__WORK INSTRUCTIONS__
**a)** Reproduce the passage on the Lipstadt defamation case between "Despite what you" and "that will win.", inclusive.
**b)** Carry on the passage on the Lipstadt defamation case, starting after its final sentence.

── SELECTED EXTRACT

Despite what you see in the movies, lawsuits are not won when an attorney gets up and makes his final argument to the jury. They are not won when the evidence is given. They are not even won when the jury is chosen. Lawsuits might be lost at those times, but they cannot be won. Lawsuits are won before the doors of the courtroom are even unlocked for the trial. They are won by careful preparation before the trial, including the formulation of a realistic theory of the case and the development of evidence that will win.

The case itself was an action for defamation against Professor Deborah Lipstadt of Emory University for statements made in her book Denying the Holocaust (1993). In this work, a history of the movement that denies that the Holocaust occurred, David Irving is mentioned several times as a person who denies the Holocaust and as a frequent speaker before neo-Nazi and anti-Semitic groups. Based upon these allegations, and the facts Professor Lipstadt used to make her argument, Irving filed a lawsuit in British courts to recover damages to his reputation and enjoin the publication of Lipstadt' s book in Great Britain. Irving has also filed a similar lawsuit against journalist and author Gitta Sereny for similar statements about him and has threatened lawsuits against others including Professor John Lukacs for his work The Hitler of History (1997). Professor Lipstadt and Penguin Books, her publisher in England, defended the lawsuit on a defense of "justification" under British law.

────
── SUPPLIED INFORMATION

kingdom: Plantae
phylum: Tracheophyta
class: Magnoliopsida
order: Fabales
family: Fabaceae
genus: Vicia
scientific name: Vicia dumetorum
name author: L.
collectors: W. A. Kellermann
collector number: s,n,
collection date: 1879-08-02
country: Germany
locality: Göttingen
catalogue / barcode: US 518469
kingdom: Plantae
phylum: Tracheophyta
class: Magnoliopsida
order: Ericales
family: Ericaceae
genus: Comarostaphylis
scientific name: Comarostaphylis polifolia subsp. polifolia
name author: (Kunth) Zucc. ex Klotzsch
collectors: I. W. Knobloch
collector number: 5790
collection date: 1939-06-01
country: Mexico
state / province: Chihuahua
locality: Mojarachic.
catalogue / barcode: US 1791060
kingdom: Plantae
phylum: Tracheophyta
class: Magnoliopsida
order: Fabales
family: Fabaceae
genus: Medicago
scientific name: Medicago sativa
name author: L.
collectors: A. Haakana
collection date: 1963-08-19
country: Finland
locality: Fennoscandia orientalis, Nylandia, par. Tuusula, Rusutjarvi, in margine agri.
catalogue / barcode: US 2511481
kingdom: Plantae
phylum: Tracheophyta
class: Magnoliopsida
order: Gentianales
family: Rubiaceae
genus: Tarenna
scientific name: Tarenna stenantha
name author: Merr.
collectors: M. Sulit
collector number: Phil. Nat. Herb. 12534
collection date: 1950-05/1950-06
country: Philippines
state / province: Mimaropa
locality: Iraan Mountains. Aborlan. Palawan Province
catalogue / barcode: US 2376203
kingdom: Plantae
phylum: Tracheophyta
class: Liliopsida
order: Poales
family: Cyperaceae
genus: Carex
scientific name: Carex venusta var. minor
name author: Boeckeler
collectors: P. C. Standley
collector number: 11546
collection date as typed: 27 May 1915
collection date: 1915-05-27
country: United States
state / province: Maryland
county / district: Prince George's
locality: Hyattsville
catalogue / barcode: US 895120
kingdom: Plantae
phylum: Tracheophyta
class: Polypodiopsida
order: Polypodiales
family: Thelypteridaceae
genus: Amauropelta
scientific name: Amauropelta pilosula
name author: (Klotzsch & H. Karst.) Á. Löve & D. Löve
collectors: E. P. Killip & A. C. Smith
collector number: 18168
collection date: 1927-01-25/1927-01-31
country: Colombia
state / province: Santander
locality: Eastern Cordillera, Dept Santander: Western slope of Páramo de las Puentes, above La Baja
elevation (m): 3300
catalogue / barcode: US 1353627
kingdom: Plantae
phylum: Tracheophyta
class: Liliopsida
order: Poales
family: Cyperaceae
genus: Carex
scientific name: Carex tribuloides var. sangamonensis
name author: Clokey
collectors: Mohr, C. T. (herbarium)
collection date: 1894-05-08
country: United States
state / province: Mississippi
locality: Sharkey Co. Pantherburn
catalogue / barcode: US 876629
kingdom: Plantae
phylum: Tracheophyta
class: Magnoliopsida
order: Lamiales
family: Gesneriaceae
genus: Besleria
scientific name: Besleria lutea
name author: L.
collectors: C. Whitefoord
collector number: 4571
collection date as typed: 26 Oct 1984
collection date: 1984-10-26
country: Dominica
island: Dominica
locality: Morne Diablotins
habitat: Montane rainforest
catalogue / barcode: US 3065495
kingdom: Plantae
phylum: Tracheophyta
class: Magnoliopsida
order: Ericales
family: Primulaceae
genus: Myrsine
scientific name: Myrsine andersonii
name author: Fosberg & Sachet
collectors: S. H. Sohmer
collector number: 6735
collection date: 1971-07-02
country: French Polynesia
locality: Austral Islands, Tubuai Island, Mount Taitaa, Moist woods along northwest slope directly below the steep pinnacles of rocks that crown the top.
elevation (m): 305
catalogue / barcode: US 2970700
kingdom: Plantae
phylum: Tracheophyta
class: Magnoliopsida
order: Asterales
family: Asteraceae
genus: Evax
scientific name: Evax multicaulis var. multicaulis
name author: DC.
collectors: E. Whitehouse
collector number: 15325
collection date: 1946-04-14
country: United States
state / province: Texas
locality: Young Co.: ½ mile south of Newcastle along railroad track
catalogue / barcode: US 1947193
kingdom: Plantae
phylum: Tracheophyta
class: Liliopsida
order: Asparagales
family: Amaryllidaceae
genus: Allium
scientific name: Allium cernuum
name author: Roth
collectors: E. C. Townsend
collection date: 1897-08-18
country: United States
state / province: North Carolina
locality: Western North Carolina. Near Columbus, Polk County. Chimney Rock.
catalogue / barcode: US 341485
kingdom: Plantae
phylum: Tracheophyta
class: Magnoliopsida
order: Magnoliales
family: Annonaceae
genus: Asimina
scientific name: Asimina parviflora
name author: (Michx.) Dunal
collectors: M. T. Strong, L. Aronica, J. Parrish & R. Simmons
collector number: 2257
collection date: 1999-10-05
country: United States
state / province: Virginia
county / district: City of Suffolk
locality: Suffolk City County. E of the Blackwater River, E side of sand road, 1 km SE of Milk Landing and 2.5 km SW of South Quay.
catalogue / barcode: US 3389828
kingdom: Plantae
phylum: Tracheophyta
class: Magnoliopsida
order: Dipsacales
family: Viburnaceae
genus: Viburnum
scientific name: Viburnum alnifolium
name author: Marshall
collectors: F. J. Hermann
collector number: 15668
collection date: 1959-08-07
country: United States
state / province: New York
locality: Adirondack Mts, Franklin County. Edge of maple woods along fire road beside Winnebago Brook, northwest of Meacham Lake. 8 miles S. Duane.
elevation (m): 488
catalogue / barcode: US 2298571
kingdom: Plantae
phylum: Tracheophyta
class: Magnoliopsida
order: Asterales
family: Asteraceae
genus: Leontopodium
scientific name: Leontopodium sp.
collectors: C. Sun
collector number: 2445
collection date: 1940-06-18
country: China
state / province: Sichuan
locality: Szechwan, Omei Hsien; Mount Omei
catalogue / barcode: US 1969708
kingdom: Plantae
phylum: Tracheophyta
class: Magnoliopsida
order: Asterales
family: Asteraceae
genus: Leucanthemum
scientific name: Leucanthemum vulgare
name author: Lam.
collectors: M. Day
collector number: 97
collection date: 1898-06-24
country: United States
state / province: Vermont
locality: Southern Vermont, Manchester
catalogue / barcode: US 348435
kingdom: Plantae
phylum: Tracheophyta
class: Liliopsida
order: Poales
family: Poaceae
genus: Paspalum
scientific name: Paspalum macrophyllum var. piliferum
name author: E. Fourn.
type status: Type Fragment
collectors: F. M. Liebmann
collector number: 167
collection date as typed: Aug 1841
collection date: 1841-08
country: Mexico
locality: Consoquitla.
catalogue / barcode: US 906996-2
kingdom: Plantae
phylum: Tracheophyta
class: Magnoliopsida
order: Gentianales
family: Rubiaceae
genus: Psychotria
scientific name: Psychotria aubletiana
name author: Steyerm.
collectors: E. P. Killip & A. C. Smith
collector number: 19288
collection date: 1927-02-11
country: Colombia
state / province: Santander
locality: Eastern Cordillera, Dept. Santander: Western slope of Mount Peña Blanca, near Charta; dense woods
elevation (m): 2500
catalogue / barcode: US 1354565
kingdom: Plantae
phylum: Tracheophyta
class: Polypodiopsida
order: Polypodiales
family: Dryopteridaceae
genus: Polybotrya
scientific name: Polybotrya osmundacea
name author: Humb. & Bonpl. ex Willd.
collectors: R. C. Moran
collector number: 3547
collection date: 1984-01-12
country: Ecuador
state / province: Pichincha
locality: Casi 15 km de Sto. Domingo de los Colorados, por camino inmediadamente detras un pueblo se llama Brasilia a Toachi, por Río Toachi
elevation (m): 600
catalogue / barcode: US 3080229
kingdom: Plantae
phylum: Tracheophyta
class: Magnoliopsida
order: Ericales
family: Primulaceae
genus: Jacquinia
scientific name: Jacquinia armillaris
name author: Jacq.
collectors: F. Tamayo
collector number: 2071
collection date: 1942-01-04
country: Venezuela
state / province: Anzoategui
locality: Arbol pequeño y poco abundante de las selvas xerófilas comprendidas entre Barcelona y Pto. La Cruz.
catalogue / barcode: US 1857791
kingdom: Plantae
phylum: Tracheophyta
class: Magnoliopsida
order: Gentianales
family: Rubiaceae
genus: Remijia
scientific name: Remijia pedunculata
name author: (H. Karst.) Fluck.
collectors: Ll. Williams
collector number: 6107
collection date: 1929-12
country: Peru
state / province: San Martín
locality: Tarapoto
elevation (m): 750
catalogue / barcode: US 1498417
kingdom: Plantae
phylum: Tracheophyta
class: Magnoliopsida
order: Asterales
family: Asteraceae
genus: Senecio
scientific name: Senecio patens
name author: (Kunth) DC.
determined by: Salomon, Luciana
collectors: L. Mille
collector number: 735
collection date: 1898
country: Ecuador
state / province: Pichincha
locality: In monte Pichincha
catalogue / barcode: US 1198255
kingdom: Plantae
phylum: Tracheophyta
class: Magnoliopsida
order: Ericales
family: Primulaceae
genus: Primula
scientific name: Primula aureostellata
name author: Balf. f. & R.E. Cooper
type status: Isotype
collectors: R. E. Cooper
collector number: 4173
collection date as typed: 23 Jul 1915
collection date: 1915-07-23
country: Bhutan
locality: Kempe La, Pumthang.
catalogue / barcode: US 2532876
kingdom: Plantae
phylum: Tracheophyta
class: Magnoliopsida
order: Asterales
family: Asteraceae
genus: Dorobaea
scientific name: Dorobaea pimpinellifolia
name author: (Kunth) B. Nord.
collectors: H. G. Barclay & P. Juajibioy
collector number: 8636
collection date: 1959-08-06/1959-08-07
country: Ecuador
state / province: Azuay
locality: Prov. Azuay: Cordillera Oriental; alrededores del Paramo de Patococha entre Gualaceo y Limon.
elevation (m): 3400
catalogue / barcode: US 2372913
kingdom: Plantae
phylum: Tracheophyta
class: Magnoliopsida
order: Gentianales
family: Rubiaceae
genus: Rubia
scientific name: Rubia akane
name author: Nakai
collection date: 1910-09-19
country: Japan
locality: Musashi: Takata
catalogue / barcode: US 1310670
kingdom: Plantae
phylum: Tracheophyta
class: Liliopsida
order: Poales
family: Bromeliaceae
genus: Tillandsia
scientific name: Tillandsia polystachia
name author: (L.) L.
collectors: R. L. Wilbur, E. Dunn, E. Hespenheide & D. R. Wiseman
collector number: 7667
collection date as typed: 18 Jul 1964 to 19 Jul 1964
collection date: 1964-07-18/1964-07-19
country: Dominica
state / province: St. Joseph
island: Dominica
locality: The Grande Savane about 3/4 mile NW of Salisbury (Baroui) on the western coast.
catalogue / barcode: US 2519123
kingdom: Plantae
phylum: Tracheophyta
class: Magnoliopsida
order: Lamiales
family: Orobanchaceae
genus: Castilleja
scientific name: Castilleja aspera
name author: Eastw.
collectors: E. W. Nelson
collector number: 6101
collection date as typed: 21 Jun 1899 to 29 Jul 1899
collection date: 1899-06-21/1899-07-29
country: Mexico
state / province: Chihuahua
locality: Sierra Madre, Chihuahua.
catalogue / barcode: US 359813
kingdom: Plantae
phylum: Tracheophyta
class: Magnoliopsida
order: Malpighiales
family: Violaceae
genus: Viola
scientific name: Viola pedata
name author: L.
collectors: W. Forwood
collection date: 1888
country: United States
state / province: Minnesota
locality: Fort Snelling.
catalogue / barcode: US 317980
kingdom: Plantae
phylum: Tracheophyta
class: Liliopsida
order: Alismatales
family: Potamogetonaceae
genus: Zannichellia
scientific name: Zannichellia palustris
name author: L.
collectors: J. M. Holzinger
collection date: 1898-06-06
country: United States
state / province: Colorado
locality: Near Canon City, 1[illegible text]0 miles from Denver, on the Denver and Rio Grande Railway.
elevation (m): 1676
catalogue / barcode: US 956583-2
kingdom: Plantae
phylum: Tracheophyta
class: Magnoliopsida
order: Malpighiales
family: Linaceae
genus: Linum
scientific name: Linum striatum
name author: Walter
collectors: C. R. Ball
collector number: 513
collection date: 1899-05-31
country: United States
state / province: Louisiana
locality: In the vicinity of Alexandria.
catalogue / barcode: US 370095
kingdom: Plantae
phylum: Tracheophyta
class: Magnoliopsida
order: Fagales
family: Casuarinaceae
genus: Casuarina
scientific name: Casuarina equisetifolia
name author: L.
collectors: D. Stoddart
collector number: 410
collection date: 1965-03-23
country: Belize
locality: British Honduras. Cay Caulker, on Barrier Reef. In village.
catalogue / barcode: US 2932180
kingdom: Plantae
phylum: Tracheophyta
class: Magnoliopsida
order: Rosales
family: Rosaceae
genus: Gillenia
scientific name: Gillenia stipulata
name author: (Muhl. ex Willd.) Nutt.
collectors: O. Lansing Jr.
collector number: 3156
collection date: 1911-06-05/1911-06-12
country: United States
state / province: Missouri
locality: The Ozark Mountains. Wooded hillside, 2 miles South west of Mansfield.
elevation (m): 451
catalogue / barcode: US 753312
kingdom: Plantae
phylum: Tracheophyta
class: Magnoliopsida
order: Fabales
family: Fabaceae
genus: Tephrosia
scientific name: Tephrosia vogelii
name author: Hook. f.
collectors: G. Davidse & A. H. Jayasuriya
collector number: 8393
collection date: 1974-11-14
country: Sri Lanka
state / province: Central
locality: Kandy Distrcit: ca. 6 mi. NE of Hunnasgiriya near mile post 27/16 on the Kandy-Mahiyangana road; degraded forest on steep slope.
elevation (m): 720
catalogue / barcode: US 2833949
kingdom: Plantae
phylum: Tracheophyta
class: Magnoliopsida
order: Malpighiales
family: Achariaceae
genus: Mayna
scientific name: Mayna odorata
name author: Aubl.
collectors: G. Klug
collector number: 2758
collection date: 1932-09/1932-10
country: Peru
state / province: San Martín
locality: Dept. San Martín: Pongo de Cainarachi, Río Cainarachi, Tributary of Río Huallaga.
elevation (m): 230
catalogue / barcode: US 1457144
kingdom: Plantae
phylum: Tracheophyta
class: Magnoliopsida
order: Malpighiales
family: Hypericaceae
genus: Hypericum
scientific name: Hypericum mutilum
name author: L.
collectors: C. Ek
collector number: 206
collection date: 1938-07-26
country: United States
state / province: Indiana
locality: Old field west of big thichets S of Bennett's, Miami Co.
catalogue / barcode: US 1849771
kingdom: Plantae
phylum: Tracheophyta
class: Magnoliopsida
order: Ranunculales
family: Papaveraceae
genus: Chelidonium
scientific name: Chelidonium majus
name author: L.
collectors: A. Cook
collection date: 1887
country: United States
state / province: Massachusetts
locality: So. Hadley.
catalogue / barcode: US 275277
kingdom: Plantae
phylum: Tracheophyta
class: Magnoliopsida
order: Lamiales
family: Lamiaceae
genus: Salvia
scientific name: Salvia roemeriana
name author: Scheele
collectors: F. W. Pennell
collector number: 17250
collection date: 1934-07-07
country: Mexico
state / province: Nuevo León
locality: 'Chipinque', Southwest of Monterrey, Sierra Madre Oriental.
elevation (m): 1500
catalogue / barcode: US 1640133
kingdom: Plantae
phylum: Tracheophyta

────

__ANSWERS TO THE EXERCISE__
**a)**
Despite what you see in the movies, lawsuits are not won when an attorney gets up and makes his final argument to the jury. They are not won when the evidence is given. They are not even won when the jury is chosen. Lawsuits might be lost at those times, but they cannot be won. Lawsuits are won before the doors of the courtroom are even unlocked for the trial. They are won by careful preparation before the trial, including the formulation of a realistic theory of the case and the development of evidence that will win.

**b)**
David Irving lost his case against Deborah Lipstadt - and make no mistake, he has lost it - not when the judge announced the final decision or when he made a fiasco of his closing argument but through a series of crucial errors before the trial even began. One of the most crucial of those failures was the moment when Irving dropped his pile of papers on the desk of a clerk and began his lawsuit. Relying on myths and ignorance, he chose the wrong place in which to bring it and paid dearly for that error.

David Irving had a clear choice as to where to file his lawsuit against Deborah Lipstadt. He could file his case in Great Britain, his prime residence, or at any of a number of state or federal jurisdictions within the United States. Even though there were many good reasons why the United States should have been chosen for the lawsuit, Irving chose to file in Great Britain. The numerous advantages of filing in the United States range from procedural and technical to the manner in which substantive legal issues are handled. They range from the fact that Irving could have obtained competent counsel at no cost to the possibility of adding the parties which Irving claimed were part of the "conspiracy" against him over which British courts did not have jurisdiction. Even the technical manner in which the evidence was presented to the court would have favored him.

Two examples should suffice. Irving evidently thought that the climax of the case would be his cross-examination of Professor Lipstadt. It is evident that he saw it as a confrontation between him and the professor who does not even deign to admit that Irving has standing to engage in a debate on the Holocaust. He thought of himself as another Darrow reducing his opponent to a stuttering wreck as Darrow did to Bryan at the Scopes Trial. Had he been able to do this he would have won his case in the public eye no matter what the final verdict, just as few now realize that Scopes was convicted.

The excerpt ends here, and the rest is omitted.